私達の身の回りにある家電・自動車・携帯電話などを製造するためには、金型はなくてはならないものです。
例えば、カメラ。新製品のカメラを製造する過程を考えてみましょう。
- 新しいカメラの形をデザイン・設計します。
- 試作品を製作し、新しいカメラの形が決定。
- さて、同じ形のカメラを大量に製造するには?
同じ形を大量に製造するには、型を使用します。鯛焼きやクッキーを作るとき、型に生地を流しいれたり、生地を型で抜いたりしますね。それと同じです。
工業製品の製造に使われる型は金属で作られているので、金属でできた型を「金型(かながた)」といいます。
金型にアルミ、マグネシウムなどの合金や、プラスチックなどを鋳造したり、プレスすることで、大量に同じ形の工業製品を作ることができます。
- 鯛焼きを作るための型となるのが、鯛焼器。カメラの部品を作るための型は金型。
- 鯛焼の場合は中に生地と餡を入れますが、カメラを作る場合は、プラスチックや合金などを鋳造します。
鋳造したばかりのカメラの部品 - 1個の型からたくさんの鯛焼きが作れるように、ひとつの金型からたくさんのカメラの部品ができます。
塗装して組み立てたカメラ本体
カメラなどの工業製品は複雑な形をしていて、たくさんの精密な部品を組み合わせて作られているので、各部品ごとに金型が必要です。ひとつでも金型の形が狂っていると、その金型から出来上がってくる部品の形も正確なものではなくなり、組み立てることができなくなってしまうので、より、正確で精密な金型が求められています。
Q.「金型」は何から作られていますか?
金型は鋳鉄やモリブデン-タングステン等で構成されているダイス鋼と呼ばれる金属などでできています。

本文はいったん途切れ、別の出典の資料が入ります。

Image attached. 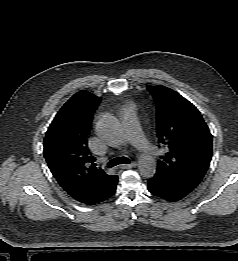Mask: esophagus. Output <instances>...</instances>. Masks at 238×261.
I'll use <instances>...</instances> for the list:
<instances>
[{"label": "esophagus", "instance_id": "34e87169", "mask_svg": "<svg viewBox=\"0 0 238 261\" xmlns=\"http://www.w3.org/2000/svg\"><path fill=\"white\" fill-rule=\"evenodd\" d=\"M135 166H137V163L136 162H132V163L127 164V165H125V164L120 165V168L121 169H129V168H132V167H135Z\"/></svg>", "mask_w": 238, "mask_h": 261}]
</instances>
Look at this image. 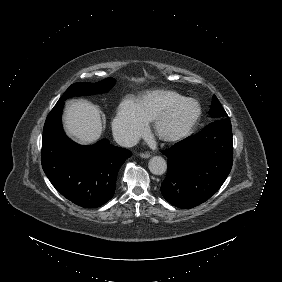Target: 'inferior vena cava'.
Returning <instances> with one entry per match:
<instances>
[{
	"instance_id": "obj_1",
	"label": "inferior vena cava",
	"mask_w": 282,
	"mask_h": 282,
	"mask_svg": "<svg viewBox=\"0 0 282 282\" xmlns=\"http://www.w3.org/2000/svg\"><path fill=\"white\" fill-rule=\"evenodd\" d=\"M113 137L116 143L123 147H133L139 140L130 130L122 127L113 129Z\"/></svg>"
}]
</instances>
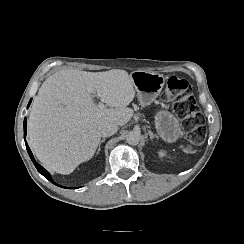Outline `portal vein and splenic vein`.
<instances>
[{
	"mask_svg": "<svg viewBox=\"0 0 244 244\" xmlns=\"http://www.w3.org/2000/svg\"><path fill=\"white\" fill-rule=\"evenodd\" d=\"M88 91L93 93V89L92 88H88ZM98 105H99V107H104L105 106L102 102H100Z\"/></svg>",
	"mask_w": 244,
	"mask_h": 244,
	"instance_id": "18ae733b",
	"label": "portal vein and splenic vein"
}]
</instances>
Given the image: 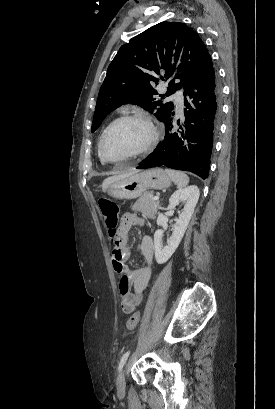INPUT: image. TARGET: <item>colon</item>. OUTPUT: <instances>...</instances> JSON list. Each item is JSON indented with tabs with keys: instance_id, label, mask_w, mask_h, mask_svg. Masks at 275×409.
<instances>
[{
	"instance_id": "obj_1",
	"label": "colon",
	"mask_w": 275,
	"mask_h": 409,
	"mask_svg": "<svg viewBox=\"0 0 275 409\" xmlns=\"http://www.w3.org/2000/svg\"><path fill=\"white\" fill-rule=\"evenodd\" d=\"M99 209L104 216L109 239L112 243H115L119 227V207L114 200L103 196L99 199ZM139 319L140 313L138 311L132 313L127 319V329L130 331L134 330L139 323Z\"/></svg>"
}]
</instances>
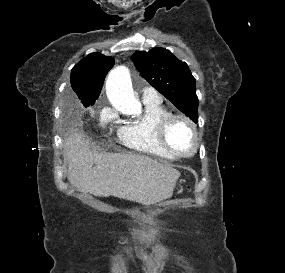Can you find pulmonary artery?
Listing matches in <instances>:
<instances>
[{"instance_id":"1","label":"pulmonary artery","mask_w":285,"mask_h":273,"mask_svg":"<svg viewBox=\"0 0 285 273\" xmlns=\"http://www.w3.org/2000/svg\"><path fill=\"white\" fill-rule=\"evenodd\" d=\"M160 100H161L160 95L152 87H145L143 89V102H154Z\"/></svg>"}]
</instances>
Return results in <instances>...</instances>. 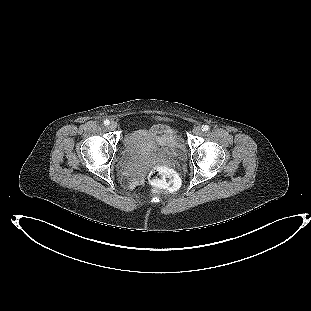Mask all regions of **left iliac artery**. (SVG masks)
<instances>
[{"label":"left iliac artery","instance_id":"1","mask_svg":"<svg viewBox=\"0 0 311 311\" xmlns=\"http://www.w3.org/2000/svg\"><path fill=\"white\" fill-rule=\"evenodd\" d=\"M210 129V127L208 125H203L202 126V131H208Z\"/></svg>","mask_w":311,"mask_h":311}]
</instances>
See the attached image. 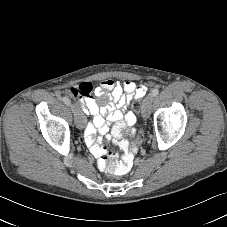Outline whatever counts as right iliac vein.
Here are the masks:
<instances>
[{"label": "right iliac vein", "instance_id": "obj_1", "mask_svg": "<svg viewBox=\"0 0 227 227\" xmlns=\"http://www.w3.org/2000/svg\"><path fill=\"white\" fill-rule=\"evenodd\" d=\"M71 109L74 115V122L76 127L78 129H83L85 125V118L83 116V113L76 104L71 105Z\"/></svg>", "mask_w": 227, "mask_h": 227}]
</instances>
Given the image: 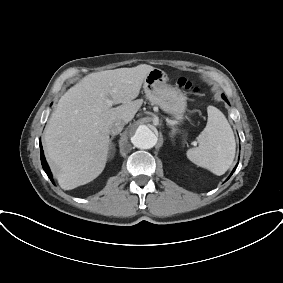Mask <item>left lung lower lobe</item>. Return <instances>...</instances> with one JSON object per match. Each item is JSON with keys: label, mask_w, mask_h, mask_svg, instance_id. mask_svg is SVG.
Returning a JSON list of instances; mask_svg holds the SVG:
<instances>
[{"label": "left lung lower lobe", "mask_w": 283, "mask_h": 283, "mask_svg": "<svg viewBox=\"0 0 283 283\" xmlns=\"http://www.w3.org/2000/svg\"><path fill=\"white\" fill-rule=\"evenodd\" d=\"M222 97H223V99H225V100L227 101V99H226V97H225L224 94L222 95ZM227 102H228V101H227ZM234 170H235V169H234ZM234 170H233V172H234ZM233 172H232V173H233ZM232 173H231V175H232ZM231 175H230V176H231ZM230 176H229V177H230Z\"/></svg>", "instance_id": "0a47b994"}]
</instances>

滑らかな部分、土台となる部分、精密さを要求される部分、丈夫さを要求される部分、それぞれ使用する素材も変わります。金型のどの部分にどのような材料を使用するのか、弊社では豊富な経験に基づいて最適な素材を使用して製作しています。
Q.「金型」を作るためにはどんな道具や機械を使いますか?
金型の製作は、まず、工業製品の出来上がりのデザインや設計図を基に、金型の形を設計することから始まります。
金型の設計にはCAD(Computer Aided Design・Computer Assisted Drafting)というコンピューターによる設計支援ツールを使用します。
CADは機械製図の他にも建築用CADや土木用CADなどさまざまな用途に使用されています。
また、CADで作成された設計データはCAM(Computer Aided Manufacturing)というシステムによって、入力データとして、加工用のNCプログラム作成などの生産準備全般をコンピュータ上で行い、ダイレクトに切削工具を動かすことができます。
- コンピューター室。
CADのためのコンピューターが並ぶ。 - CADを使って、金型を設計
そして、設計図に基づいて、金属やグラファイトを加工するには、金属を削って形にするための「切削」に使う切削機として、NC・SNC加工機やフライス盤を使用します。また、削った金属を滑らかに仕上げるための「研磨」に使う機械など、各工程で色々な機械を使用します。
- 金属やグラファイトを切削するためのNC加工機
- 切削刃。用途に合わせて大きさや形も色々。
- グラファイトを切削しているところ
- 機械だけではなく、細部の仕上げは人の手でおこなう。